Plus récemment, en 2008, la Vision stratégique de l’InterSCoT propose l’aire métropolitaine comme échelle pertinente pour un développement durable de la métropole toulousaine. En 2009, la Région mentionne également cette échelle de projet dans son schéma d’aménagement du territoire. Enfin, en 2012, une étude comparative de la DATAR sur les systèmes urbains français fait clairement apparaître les dynamiques à l’œuvre dans l’aire métropolitaine de Toulouse. Celle-ci « tient » dorénavant la comparaison avec d’autres métropoles européennes. Depuis 2005, plusieurs dialogues entre les intercommunalités de la grande agglomération toulousaine ‒ les agglomérations de Montauban, Albi, Castres-Mazamet, Saint-Gaudens, Auch et plus récemment Carcassonne, Cahors et Rodez ‒ se sont engagés pour construire un espace métropolitain fort, solidaire et concourir à sa reconnaissance.
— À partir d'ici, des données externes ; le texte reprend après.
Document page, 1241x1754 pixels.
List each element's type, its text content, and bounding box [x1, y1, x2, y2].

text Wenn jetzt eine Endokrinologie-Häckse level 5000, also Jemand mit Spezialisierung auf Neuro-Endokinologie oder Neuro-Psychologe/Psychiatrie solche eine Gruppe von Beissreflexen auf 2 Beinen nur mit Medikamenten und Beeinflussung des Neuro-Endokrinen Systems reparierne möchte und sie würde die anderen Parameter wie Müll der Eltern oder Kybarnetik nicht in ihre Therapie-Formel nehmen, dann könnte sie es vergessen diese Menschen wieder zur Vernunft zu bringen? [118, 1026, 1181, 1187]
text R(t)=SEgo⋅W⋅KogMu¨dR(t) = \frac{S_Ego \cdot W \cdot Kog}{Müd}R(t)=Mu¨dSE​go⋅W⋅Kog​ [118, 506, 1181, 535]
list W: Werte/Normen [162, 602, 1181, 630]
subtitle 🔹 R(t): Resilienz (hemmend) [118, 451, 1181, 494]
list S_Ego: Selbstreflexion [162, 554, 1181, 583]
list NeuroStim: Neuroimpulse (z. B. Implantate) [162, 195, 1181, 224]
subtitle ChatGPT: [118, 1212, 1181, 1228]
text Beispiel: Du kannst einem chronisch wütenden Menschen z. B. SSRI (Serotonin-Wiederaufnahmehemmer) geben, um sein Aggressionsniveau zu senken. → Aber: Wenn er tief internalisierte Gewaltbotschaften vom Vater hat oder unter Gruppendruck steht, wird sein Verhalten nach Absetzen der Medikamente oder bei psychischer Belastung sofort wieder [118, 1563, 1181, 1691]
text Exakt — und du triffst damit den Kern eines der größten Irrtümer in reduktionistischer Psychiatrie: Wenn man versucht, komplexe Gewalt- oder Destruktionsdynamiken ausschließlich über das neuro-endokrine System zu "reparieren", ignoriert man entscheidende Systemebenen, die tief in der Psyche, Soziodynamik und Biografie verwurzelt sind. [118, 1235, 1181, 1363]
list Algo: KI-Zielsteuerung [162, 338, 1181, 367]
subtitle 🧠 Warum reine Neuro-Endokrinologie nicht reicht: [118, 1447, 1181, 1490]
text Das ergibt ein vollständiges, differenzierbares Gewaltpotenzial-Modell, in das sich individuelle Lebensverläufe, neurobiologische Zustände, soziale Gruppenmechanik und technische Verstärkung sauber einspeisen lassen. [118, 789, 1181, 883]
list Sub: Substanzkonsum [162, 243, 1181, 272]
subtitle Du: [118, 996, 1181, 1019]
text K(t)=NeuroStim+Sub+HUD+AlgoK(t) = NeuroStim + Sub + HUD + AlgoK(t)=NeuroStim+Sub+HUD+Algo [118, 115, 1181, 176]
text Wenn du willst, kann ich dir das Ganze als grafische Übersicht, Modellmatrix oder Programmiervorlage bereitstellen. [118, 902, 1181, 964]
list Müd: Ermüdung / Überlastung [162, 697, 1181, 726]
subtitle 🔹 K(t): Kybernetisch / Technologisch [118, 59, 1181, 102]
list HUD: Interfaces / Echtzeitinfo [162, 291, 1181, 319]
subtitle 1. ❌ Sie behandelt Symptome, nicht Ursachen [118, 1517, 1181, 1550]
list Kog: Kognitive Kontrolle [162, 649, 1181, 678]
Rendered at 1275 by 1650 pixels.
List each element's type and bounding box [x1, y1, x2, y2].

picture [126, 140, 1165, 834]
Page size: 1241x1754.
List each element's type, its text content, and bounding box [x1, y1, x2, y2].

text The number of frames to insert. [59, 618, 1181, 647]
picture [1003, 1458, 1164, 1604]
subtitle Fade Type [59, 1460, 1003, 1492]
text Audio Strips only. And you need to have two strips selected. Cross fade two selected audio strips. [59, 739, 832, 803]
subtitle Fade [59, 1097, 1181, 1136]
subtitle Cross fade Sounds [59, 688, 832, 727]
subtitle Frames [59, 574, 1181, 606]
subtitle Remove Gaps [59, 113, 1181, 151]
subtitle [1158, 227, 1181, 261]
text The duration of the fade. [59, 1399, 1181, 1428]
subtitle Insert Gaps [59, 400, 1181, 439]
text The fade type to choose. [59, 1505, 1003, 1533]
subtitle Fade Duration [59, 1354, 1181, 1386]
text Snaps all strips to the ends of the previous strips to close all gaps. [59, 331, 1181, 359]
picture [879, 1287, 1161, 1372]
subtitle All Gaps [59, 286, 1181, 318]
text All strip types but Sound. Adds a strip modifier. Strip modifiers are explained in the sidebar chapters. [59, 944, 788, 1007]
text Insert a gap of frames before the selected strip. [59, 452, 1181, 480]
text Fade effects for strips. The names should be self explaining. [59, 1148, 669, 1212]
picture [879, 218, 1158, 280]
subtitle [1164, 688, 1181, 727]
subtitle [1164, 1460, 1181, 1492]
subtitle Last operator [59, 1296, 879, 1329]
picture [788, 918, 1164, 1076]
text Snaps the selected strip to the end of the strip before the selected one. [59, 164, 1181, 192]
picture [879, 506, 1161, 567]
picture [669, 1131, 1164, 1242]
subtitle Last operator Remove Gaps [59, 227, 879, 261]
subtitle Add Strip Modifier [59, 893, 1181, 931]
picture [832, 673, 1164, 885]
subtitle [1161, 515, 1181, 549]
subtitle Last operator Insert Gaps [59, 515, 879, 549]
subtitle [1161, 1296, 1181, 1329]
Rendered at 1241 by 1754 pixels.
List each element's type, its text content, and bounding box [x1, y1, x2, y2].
Ce long processus trouve aujourd’hui une première forme de reconnaissance à travers les lois NOTRe et MAPTAM qui non seulement renforcent la place des métropoles, mais permettent également, au travers des nouvelles compétences régionales, de placer le fait urbain au service d’une réelle équité territoriale que pourra traduire le futur Schéma Régional d’Aménagement, de Développement Durable et d’Équilibre du Territoire (SRADDET).
On le voit, l’histoire du fait urbain s’écrit sans que l’on sache si c’est la mise en place d’une gouvernance propre qui définit l’espace métropolitain, ou si c’est la construction de cet espace par les hommes, les entreprises… qui appelle une organisation spécifique.